Director: Ol Parker
Starring: Amanda Seyfried, Lily James, Pierce Brosnan, Colin Firth, Stellan Skarsgard, Christine Baranski, Julie Walters
The Mama Mia movies are the sort of works that force you to examine your own taste in art. In a purely objective sense, you're aware that they're not "good" and that, in fact, they don't even really come close to the normal standard of what makes a movie good. They are, if you are being brutally honest with yourself, barely movies at all in any traditional sense. Their narratives are thin as air, existing merely to connect a series of songs to each other, not always accomplishing that in the most elegant of ways. And yet. Isn't the aim of art to stir something in the audience, to touch some emotion and heighten it through the experience of consuming it? If the goal of the work is to bring the audience joy and it succeeds in doing so then isn't it, by definition, a "success" even if it does so in a fashion that might generously be described as "clumsy." This is all a round about way of saying that Mama Mia! Here We Go Again is as terrible and wonderful as the first film and I loved every minute of it.
I'm just going to get this out of the way: Yes, Meryl is dead. I mean, not Meryl Meryl; Donna Meryl, star of the first film, has died between the end of that one and the beginning of this one. I'm addressing this first because the marketing for the film is so vague, suggesting the possibility that Donna is dead in this one even as the promotional material makes Streep as prominent as if she continued to be the main character. Donna is dead and the whole story is built around the fact of her death, so this really isn't a spoiler, and Streep's presence in the film's marketing isn't really (or, rather, isn't entirely) a shallow marketing ploy. Her absence looms over Here We Go Again, whose present day characters remain deep in mourning for her, and when she finally does appear in the film for a brief scene in which she shares a duet of "My Love, My Life" with daughter Sophie (Amanda Seyfried), it becomes the emotional cornerstone of the entire movie. You have to hand it to Streep. She can show up for less than 5 minutes, completely devastate you emotionally, and in doing so elevate the whole thing to something more than it was before.
In the wake of Donna's death, Sophie has taken over responsibility for the hotel and is in the midst of preparing for its grand re-opening, albeit in the absence of some of the most important people in her life: Sky (Dominic Cooper) is in New York, building his own career, and their relationship is teetering over the edge because she wants to stay in Greece and carry on her mother's legacy, and he wants her to join him in New York; Harry (Colin Firth) will be unable to attend due to a business deal taking place in Japan; and Bill (Stelan Skarsgard) will be receiving an award in Sweden the night of the opening. On hand, however, are Sam (Pierce Brosnan, whose signing ability has not improved whatsoever since the first film), and Donna's best friends Tanya (Christine Baranski) and Rosie (Julie Walters), to provide Sophie with the emotional support she needs as everything starts to go wrong and the re-opening looks to be a disaster.

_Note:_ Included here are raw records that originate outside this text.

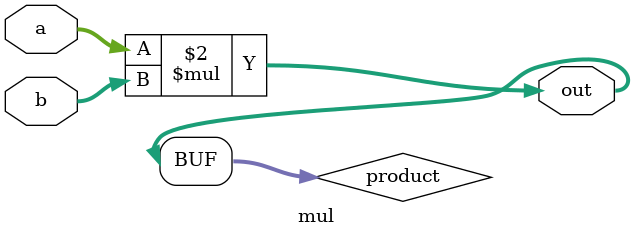
<source format=v>
`timescale 1ns / 1ps

module mul#(parameter WIDTH = 9)
(
    input signed [WIDTH - 1 : 0] a,
	input signed [WIDTH - 1 : 0] b,
    
	output wire signed [2 * WIDTH -1 : 0] out
);

reg [2 * WIDTH -1 : 0] product;

always@(*)
begin
	product <= a * b;
end

assign out = product;

endmodule

</source>
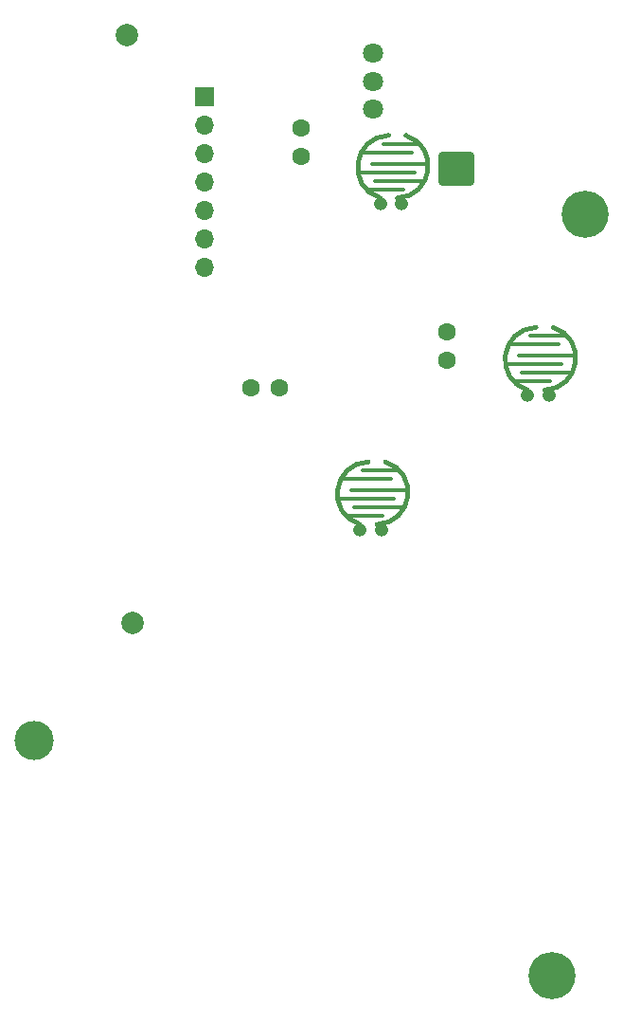
<source format=gbr>
%TF.GenerationSoftware,KiCad,Pcbnew,9.0.0*%
%TF.CreationDate,2025-04-14T10:39:46-04:00*%
%TF.ProjectId,rightPCB,72696768-7450-4434-922e-6b696361645f,rev?*%
%TF.SameCoordinates,Original*%
%TF.FileFunction,Soldermask,Top*%
%TF.FilePolarity,Negative*%
%FSLAX46Y46*%
G04 Gerber Fmt 4.6, Leading zero omitted, Abs format (unit mm)*
G04 Created by KiCad (PCBNEW 9.0.0) date 2025-04-14 10:39:46*
%MOMM*%
%LPD*%
G01*
G04 APERTURE LIST*
G04 Aperture macros list*
%AMRoundRect*
0 Rectangle with rounded corners*
0 $1 Rounding radius*
0 $2 $3 $4 $5 $6 $7 $8 $9 X,Y pos of 4 corners*
0 Add a 4 corners polygon primitive as box body*
4,1,4,$2,$3,$4,$5,$6,$7,$8,$9,$2,$3,0*
0 Add four circle primitives for the rounded corners*
1,1,$1+$1,$2,$3*
1,1,$1+$1,$4,$5*
1,1,$1+$1,$6,$7*
1,1,$1+$1,$8,$9*
0 Add four rect primitives between the rounded corners*
20,1,$1+$1,$2,$3,$4,$5,0*
20,1,$1+$1,$4,$5,$6,$7,0*
20,1,$1+$1,$6,$7,$8,$9,0*
20,1,$1+$1,$8,$9,$2,$3,0*%
G04 Aperture macros list end*
%ADD10C,0.300000*%
%ADD11C,0.400000*%
%ADD12O,1.203200X1.203200*%
%ADD13C,2.000000*%
%ADD14C,1.600000*%
%ADD15R,1.700000X1.700000*%
%ADD16O,1.700000X1.700000*%
%ADD17C,3.500000*%
%ADD18RoundRect,0.465000X1.185000X-1.085000X1.185000X1.085000X-1.185000X1.085000X-1.185000X-1.085000X0*%
%ADD19C,1.800000*%
%ADD20O,4.203200X4.203200*%
G04 APERTURE END LIST*
D10*
%TO.C,SW8*%
X214282900Y-75227200D02*
X219108900Y-75227200D01*
X214536900Y-73449200D02*
X218854900Y-73449200D01*
X214917900Y-76751200D02*
X218092900Y-76751200D01*
X219489900Y-72687200D02*
X216314900Y-72687200D01*
X219870900Y-75989200D02*
X215552900Y-75989200D01*
X220124900Y-74465200D02*
X215298900Y-74465200D01*
D11*
X216060900Y-77513200D02*
G75*
G02*
X216822900Y-71925200I847981J2730321D01*
G01*
X218346900Y-71925200D02*
G75*
G02*
X217584900Y-77513200I-847981J-2730321D01*
G01*
D10*
%TO.C,SW7*%
X227469500Y-92380100D02*
X232295500Y-92380100D01*
X227723500Y-90602100D02*
X232041500Y-90602100D01*
X228104500Y-93904100D02*
X231279500Y-93904100D01*
X232676500Y-89840100D02*
X229501500Y-89840100D01*
X233057500Y-93142100D02*
X228739500Y-93142100D01*
X233311500Y-91618100D02*
X228485500Y-91618100D01*
D11*
X229247500Y-94666100D02*
G75*
G02*
X230009500Y-89078100I847981J2730321D01*
G01*
X231533500Y-89078100D02*
G75*
G02*
X230771500Y-94666100I-847981J-2730321D01*
G01*
D10*
%TO.C,SW6*%
X212470800Y-104381600D02*
X217296800Y-104381600D01*
X212724800Y-102603600D02*
X217042800Y-102603600D01*
X213105800Y-105905600D02*
X216280800Y-105905600D01*
X217677800Y-101841600D02*
X214502800Y-101841600D01*
X218058800Y-105143600D02*
X213740800Y-105143600D01*
X218312800Y-103619600D02*
X213486800Y-103619600D01*
D11*
X214248800Y-106667600D02*
G75*
G02*
X215010800Y-101079600I847981J2730321D01*
G01*
X216534800Y-101079600D02*
G75*
G02*
X215772800Y-106667600I-847981J-2730321D01*
G01*
%TD*%
D12*
%TO.C,SW8*%
X217965800Y-78021100D03*
X216060800Y-78021100D03*
%TD*%
D13*
%TO.C,H2*%
X193891500Y-115499900D03*
%TD*%
D12*
%TO.C,SW7*%
X231152500Y-95174100D03*
X229247500Y-95174100D03*
%TD*%
D14*
%TO.C,C2*%
X204500000Y-94500000D03*
X207000000Y-94500000D03*
%TD*%
D15*
%TO.C,J1*%
X200390600Y-68464100D03*
D16*
X200390600Y-71004100D03*
X200390600Y-73544100D03*
X200390600Y-76084100D03*
X200390600Y-78624100D03*
X200390600Y-81164100D03*
X200390600Y-83704100D03*
%TD*%
D14*
%TO.C,C3*%
X222000000Y-92000000D03*
X222000000Y-89500000D03*
%TD*%
D13*
%TO.C,H1*%
X193391600Y-63000000D03*
%TD*%
D12*
%TO.C,SW6*%
X216153800Y-107175600D03*
X214248800Y-107175600D03*
%TD*%
D17*
%TO.C,H3*%
X185141800Y-126000000D03*
%TD*%
D14*
%TO.C,C1*%
X209000000Y-71300000D03*
X209000000Y-73800000D03*
%TD*%
D18*
%TO.C,SW5*%
X222900000Y-74900000D03*
D19*
X215400000Y-69600000D03*
X215400000Y-64600000D03*
X215400000Y-67100000D03*
%TD*%
D20*
%TO.C,Pad_gge24780*%
X234391500Y-78999900D03*
%TD*%
%TO.C,Pad_gge24769*%
X231391500Y-147000000D03*
%TD*%
M02*

</source>
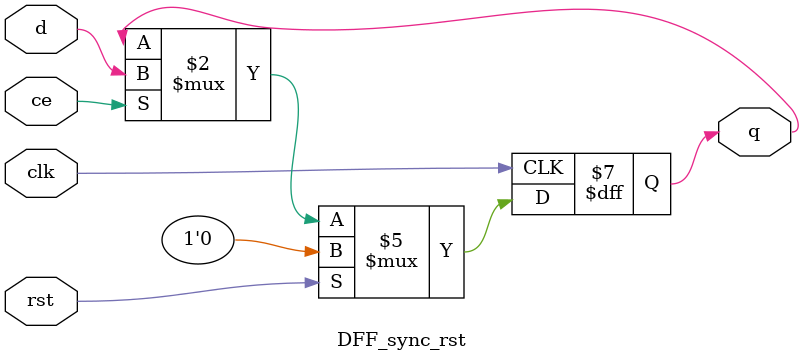
<source format=v>
`timescale 1ns / 1ps
module DFF_sync_rst
#(parameter WIDTH = 1)(
input  wire                  clk,        // 時脈
input  wire                  rst,        // 同步 reset，高有效
input  wire                  ce,         // clock enable
input  wire [WIDTH-1:0]      d,          // 輸入資料
output reg  [WIDTH-1:0]      q );           // 輸出資料

always @(posedge clk) begin
    if (rst)
        q <= 1'b0;                   // 同步 reset
    else if (ce)
        q <= d;                             // 有 enable 才更新
end

endmodule


</source>
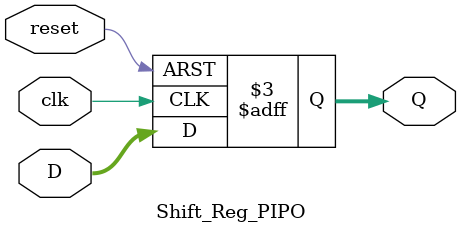
<source format=v>
module Shift_Reg_PIPO(
		input clk ,
		input [3:0] D ,
		input reset ,
		output reg [3:0] Q 
	);


	always @(posedge clk or negedge reset) begin
		if(!reset)
			Q <= 4'b0000 ;
		else
			Q[3:0] <= D[3:0] ;

	end

endmodule

</source>
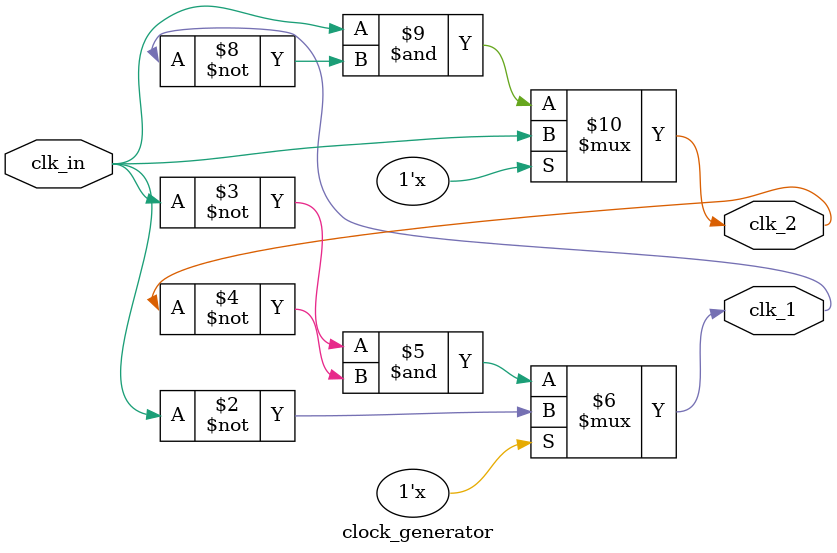
<source format=sv>
`timescale 1ns / 1ps

module clock_generator(
        input clk_in,
        output clk_1,
        output clk_2
    );

    assign clk_1 = (clk_2 == 1'bz) ? ~clk_in : ~clk_in & ~clk_2;
    assign clk_2 = (clk_1 == 1'bz) ? clk_in : clk_in & ~clk_1;

endmodule

</source>
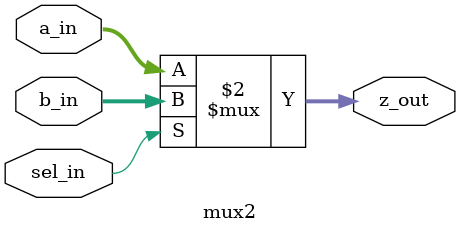
<source format=sv>
module mux2
  #(
    parameter WIDTH = 32
  )(
    input logic               sel_in,
    input logic   [WIDTH-1:0] a_in,
    input logic   [WIDTH-1:0] b_in,
    output logic  [WIDTH-1:0] z_out
  );

  assign z_out = !sel_in ? a_in : b_in;

endmodule

</source>
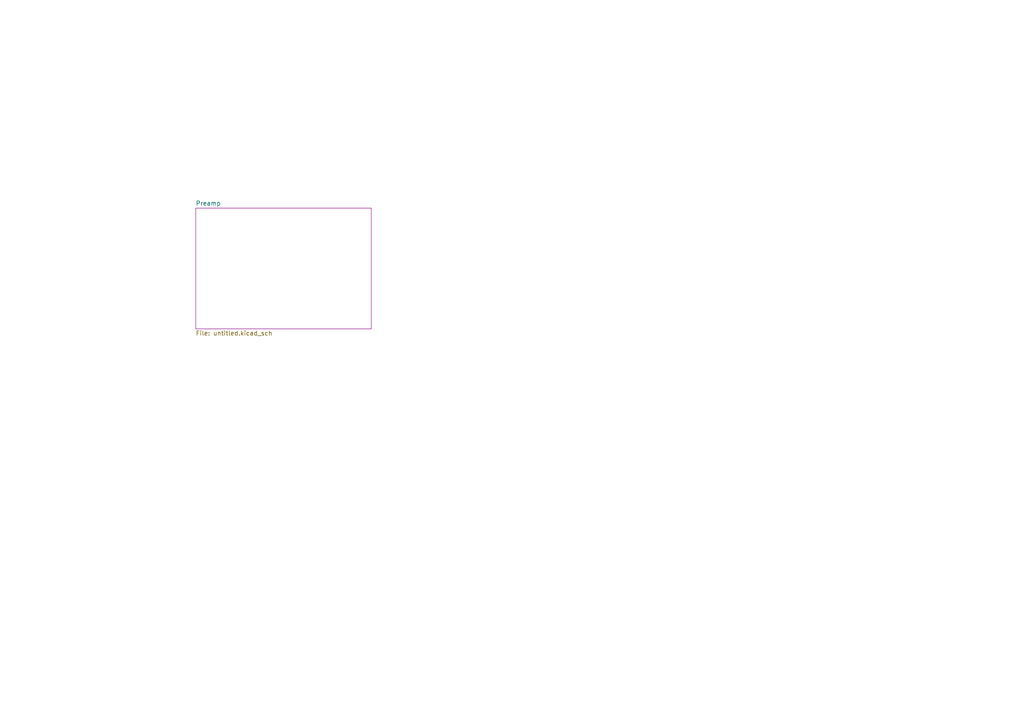
<source format=kicad_sch>
(kicad_sch (version 20200828) (generator eeschema)

  (page 1 1)

  (paper "A4")

  


  (sheet (at 56.7436 60.3504) (size 50.9524 35.052)
    (stroke (width 0.001) (type solid) (color 132 0 132 1))
    (fill (color 255 255 255 0.0000))
    (uuid cb7a3501-9400-413d-802d-39f23a396c4a)
    (property "Sheet name" "Preamp" (id 0) (at 56.7436 59.7145 0)
      (effects (font (size 1.27 1.27)) (justify left bottom))
    )
    (property "Sheet file" "untitled.kicad_sch" (id 1) (at 56.7436 95.9113 0)
      (effects (font (size 1.27 1.27)) (justify left top))
    )
  )

  (symbol_instances
  )
)

</source>
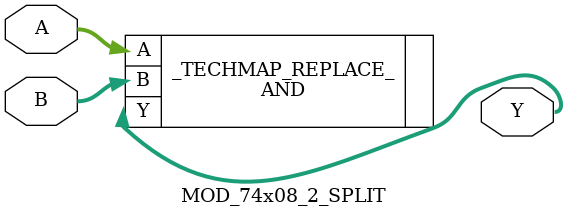
<source format=v>
module MOD_74x08_2 (A, B, Y);

parameter A_SIGNED = 0;
parameter B_SIGNED = 0;
parameter A_WIDTH = 0;
parameter B_WIDTH = 0;
parameter Y_WIDTH = 0;

input [1:0] A;
input [1:0] B;
output [1:0] Y;

AND _TECHMAP_REPLACE_(.A(A), .B(B), .Y(Y));

endmodule

module MOD_74x08_2_SPLIT (A, B, Y);

parameter A_SIGNED = 0;
parameter B_SIGNED = 0;
parameter A_WIDTH = 0;
parameter B_WIDTH = 0;
parameter Y_WIDTH = 0;

input [1:0] A;
input [1:0] B;
output [1:0] Y;


AND _TECHMAP_REPLACE_(.A(A), .B(B), .Y(Y));

endmodule
</source>
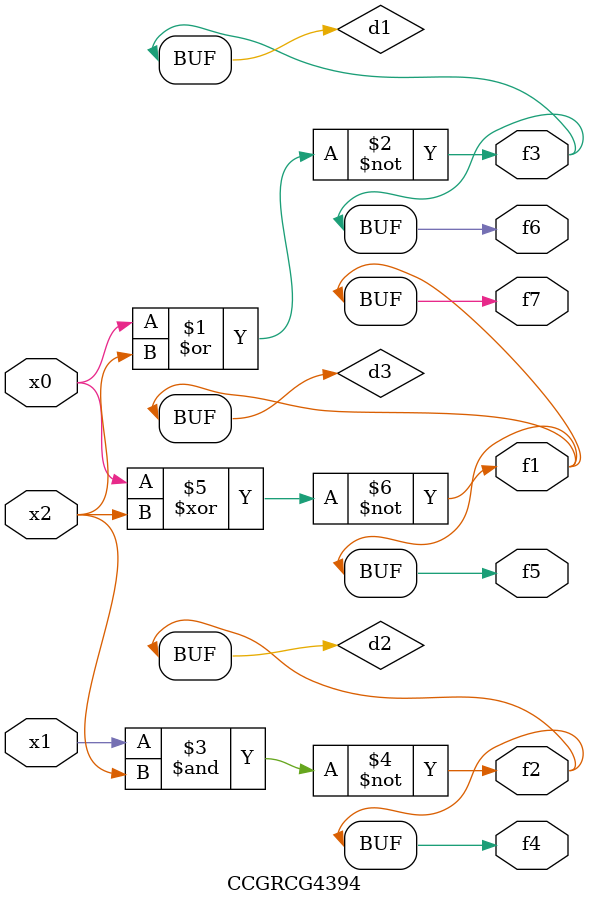
<source format=v>
module CCGRCG4394(
	input x0, x1, x2,
	output f1, f2, f3, f4, f5, f6, f7
);

	wire d1, d2, d3;

	nor (d1, x0, x2);
	nand (d2, x1, x2);
	xnor (d3, x0, x2);
	assign f1 = d3;
	assign f2 = d2;
	assign f3 = d1;
	assign f4 = d2;
	assign f5 = d3;
	assign f6 = d1;
	assign f7 = d3;
endmodule

</source>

Playing out along-side the present day story (which isn't present-day as in our present-day; it takes place 5 years after the first film, which was set in 1999) is the story of how Donna (Lily James) came to Greece and into possession of the hotel in the first place. Basically, forget just about everything you remember about the backstory presented in the first film, because I'm pretty sure that it only partially aligns with the backstory provided here, which finds Donna, Rosie (Alexa Davies), and Tanya (Jessica Keenan Wynn, whose casting as a younger version of Baranski is proof that casting directors deserve to be recognized for their work by organizations like AMPAS) graduating from Oxford and Donna taking off to explore the world, encountering Harry (Hugh Skinner), Bill (Josh Dylan), and Sam (Jeremy Irvine) along the way. Each man, in his own way, falls for her and the film is refreshingly non-judgmental about the fact that she has sex with all of them in the span of a few weeks, choosing to emphasize throughout how her free spirit and joie de vivre drawn people in, both as romantic partners and friends, and create lifelong bonds. Though James doesn't physically resemble Streep, she does do an excellent job at embodying the qualities that make the character so beloved by those who know her and the performance is quite winning.
But, if you don't like ABBA to begin with, none of the film's charms are likely to win you over. Like its predecessor, Here We Go Again is one of those films where you basically know whether or not you're going to enjoy it before you even see it. I liked it a lot, but I can fully understand why it wouldn't be someone else's cup of tea. It is, as I said, barely a movie at all - though, weirdly, I came away from it thinking that, on a narrative level, it is actually a stronger film than the first, which is maybe the result of its songs being somewhat less well-known. Unlike the original, which had to create a story that could connect the narratives of ABBA's biggest hits (but gave up when it came to "Waterloo" and relegated it to the credits), Here We Go Again may have had the luxury of being able to fit songs to the story rather than the other way around. Except for Fernando, which is shoehorned in to simultaneously give Cher something to sing and provide a backstory/not really a backstory to the character played by Andy Garcia. And you know what? That doesn't even matter because it's so much fun. Here we go again, indeed.